© JUNGE FREIHEIT Verlag GmbH & Co. KG www.jungefreiheit.de 19/20 / 01. Mai 2020

Ländersache: Saarland
Grenzüberschreitend gereizt
Christian Schreiber

Im Saarland gibt es ein geflügeltes Wortspiel: „Saarvoir vivre“ heißt es gerne, wenn die Einheimischen über ihre Lebensqualität sprechen und sich damit dem französischen Motto „wissen, wie man lebt“ bedienen. Nirgendwo sonst in der Bundesrepublik sind die Grenzen auch aufgrund der Vergangenheit derart fließend. Zehntausende Arbeitnehmer strömen täglich aus Lothringen ins Saarland, umgekehrt haben ebenso viele Saarländer ihren Wohnsitz auch aus steuerlichen Gründen jenseits der Grenze verlegt. 

Doch seit Corona ist alles anders. Als die französische Regierung Anfang März massive Ausgangsbeschränkungen verhängte, waren im Saarland Restaurants, Kneipen und Baumärkte noch offen. Die Folge: Die Lothringer stürmten in Kompaniestärke in die Altstädte von Saarbrücken und Saarlouis. Das ging so lange, bis Innenminister Klaus Bouillon (CDU) der Geduldsfaden riß. In Abstimmung mit Bundesinnenminister Horst Seehofer setzte „Bulli“ die Schließung aller Grenzen durch. Das hat weitreichende Folgen. Tausende Saarländer benötigen einen Passierschein, um zu ihrer Arbeitsstelle zu gelangen, und müssen teilweise Wartezeiten von mehr als einer Stunde in Kauf nehmen. 

Seitdem tobt im Saarland eine Meinungsschlacht. Absolut „anti-europäisch“ sei die Haltung der Regierung, tobte FDP-Landeschef Oliver Luksic. Die Stimmung an der Saar ist gereizt. Seit dort zumindest einige Geschäfte wieder geöffnet haben, fing die Bundespolizei an den Grenzübergängen pro Tag mehrere hundert Franzosen ab, die „ohne triftigen Grund“ einreisen wollten. Die Saarbrücker Zeitung berichtete, es habe verbale Übergriffe auf französische Arbeitnehmer gegeben. Diese seien teilweise als „Virenschleudern“ beschimpft worden. Einer soll  als „dreckiger Franzose“ bezeichnet worden sein – von einem Grenzbeamten. Die Staatsanwaltschaft ermittelt. Als sich Berichte mehrten, französische Autos seien mit Eiern beworfen worden, schaltete sich Bundesaußenminister Heiko Maas – selbst Saarländer – in die Debatte ein. Solch ein Verhalten tue ihm weh. 

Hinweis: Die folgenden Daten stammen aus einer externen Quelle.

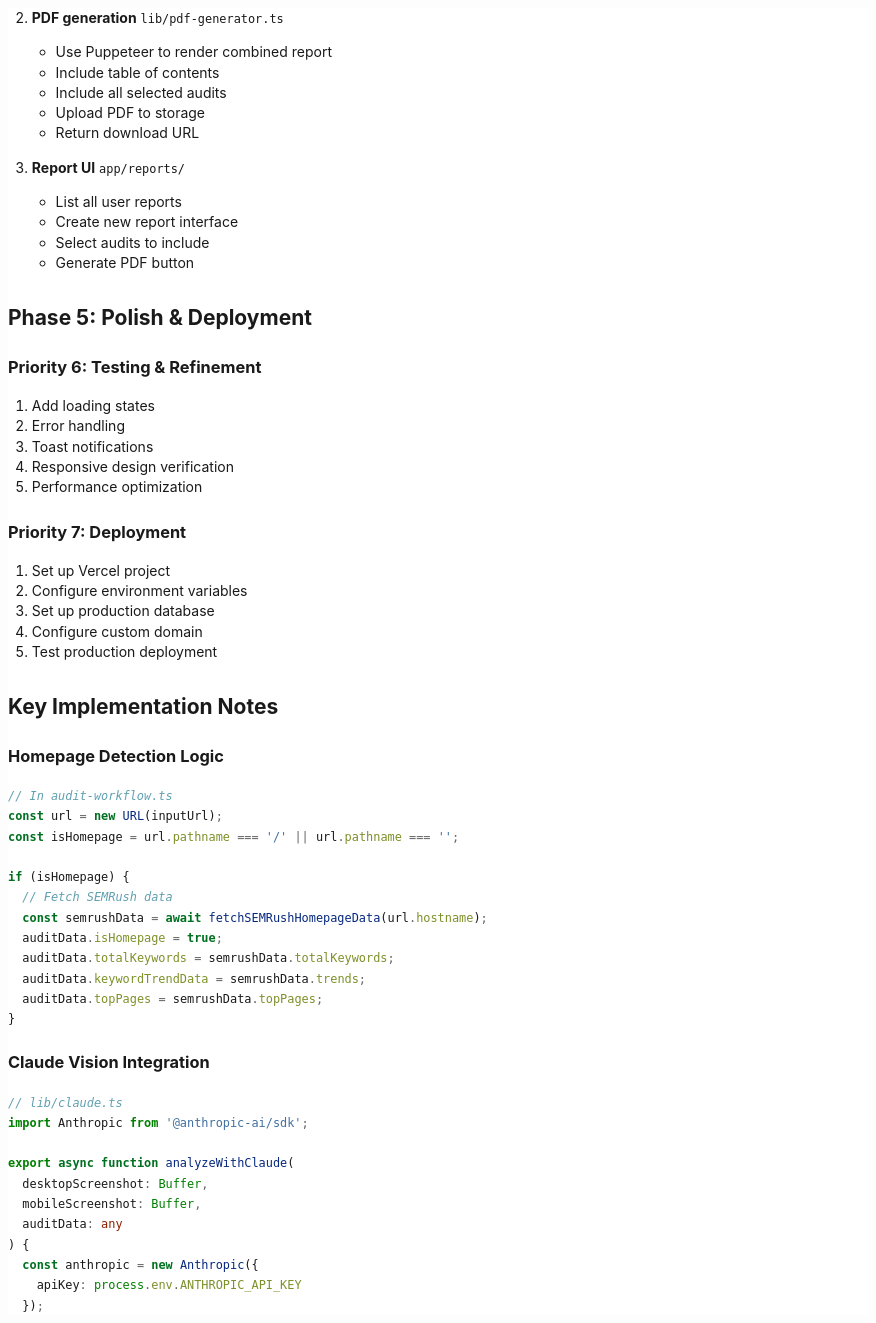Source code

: 2. **PDF generation** `lib/pdf-generator.ts`
   - Use Puppeteer to render combined report
   - Include table of contents
   - Include all selected audits
   - Upload PDF to storage
   - Return download URL

3. **Report UI** `app/reports/`
   - List all user reports
   - Create new report interface
   - Select audits to include
   - Generate PDF button

## Phase 5: Polish & Deployment

### Priority 6: Testing & Refinement

1. Add loading states
2. Error handling
3. Toast notifications
4. Responsive design verification
5. Performance optimization

### Priority 7: Deployment

1. Set up Vercel project
2. Configure environment variables
3. Set up production database
4. Configure custom domain
5. Test production deployment

## Key Implementation Notes

### Homepage Detection Logic
```typescript
// In audit-workflow.ts
const url = new URL(inputUrl);
const isHomepage = url.pathname === '/' || url.pathname === '';

if (isHomepage) {
  // Fetch SEMRush data
  const semrushData = await fetchSEMRushHomepageData(url.hostname);
  auditData.isHomepage = true;
  auditData.totalKeywords = semrushData.totalKeywords;
  auditData.keywordTrendData = semrushData.trends;
  auditData.topPages = semrushData.topPages;
}
```

### Claude Vision Integration
```typescript
// lib/claude.ts
import Anthropic from '@anthropic-ai/sdk';

export async function analyzeWithClaude(
  desktopScreenshot: Buffer,
  mobileScreenshot: Buffer,
  auditData: any
) {
  const anthropic = new Anthropic({
    apiKey: process.env.ANTHROPIC_API_KEY
  });

```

Im Gegenzug ist auch die Regionalregierung von „Grand Est“ nicht gerade zimperlich. Während das Bundesinnenministerium mittlerweile die Einreisebestimmungen um den Besuch der Kernfamilie erweitert hat, gilt an den französischen Grenzen weiterhin keine Lockerung. Menschen aus Deutschland können ihre Familien oder Lebenspartner in Frankreich auch weiterhin nicht besuchen. Deutsche, die eine Ferienwohnung an einem der Seen in der Grenzregion haben, dürfen diese nicht aufsuchen. 

Die Stimmung ist derart gereizt, daß sich Christophe Arend aus der französischen Grenzstadt Forbach an die Innenminister beider Staaten gewandt hat. Er ist Abgeordneter der Pariser Nationalversammlung und Mitglied des deutsch-französischen Parlamentarierrats. Ein Virus kenne keine Grenzen, sagte der Mediziner, sowenig wie eine radioaktive Wolke Grenzen kenne. Da müsse man schon zusammenarbeiten. Saar-Wirtschaftsministerin Anke Rehlinger (SPD) spricht mittlerweile offen von einer Belastungsprobe für die gesamte Region. „Und es liegt an uns, dafür zu sorgen, daß es nicht mehr wird als eine Belastungsprobe.“ Ihre Hoffnung: Sobald der Alltag wieder zurückgekehrt sei, werde man wieder „zu unserem normalen Miteinander finden“.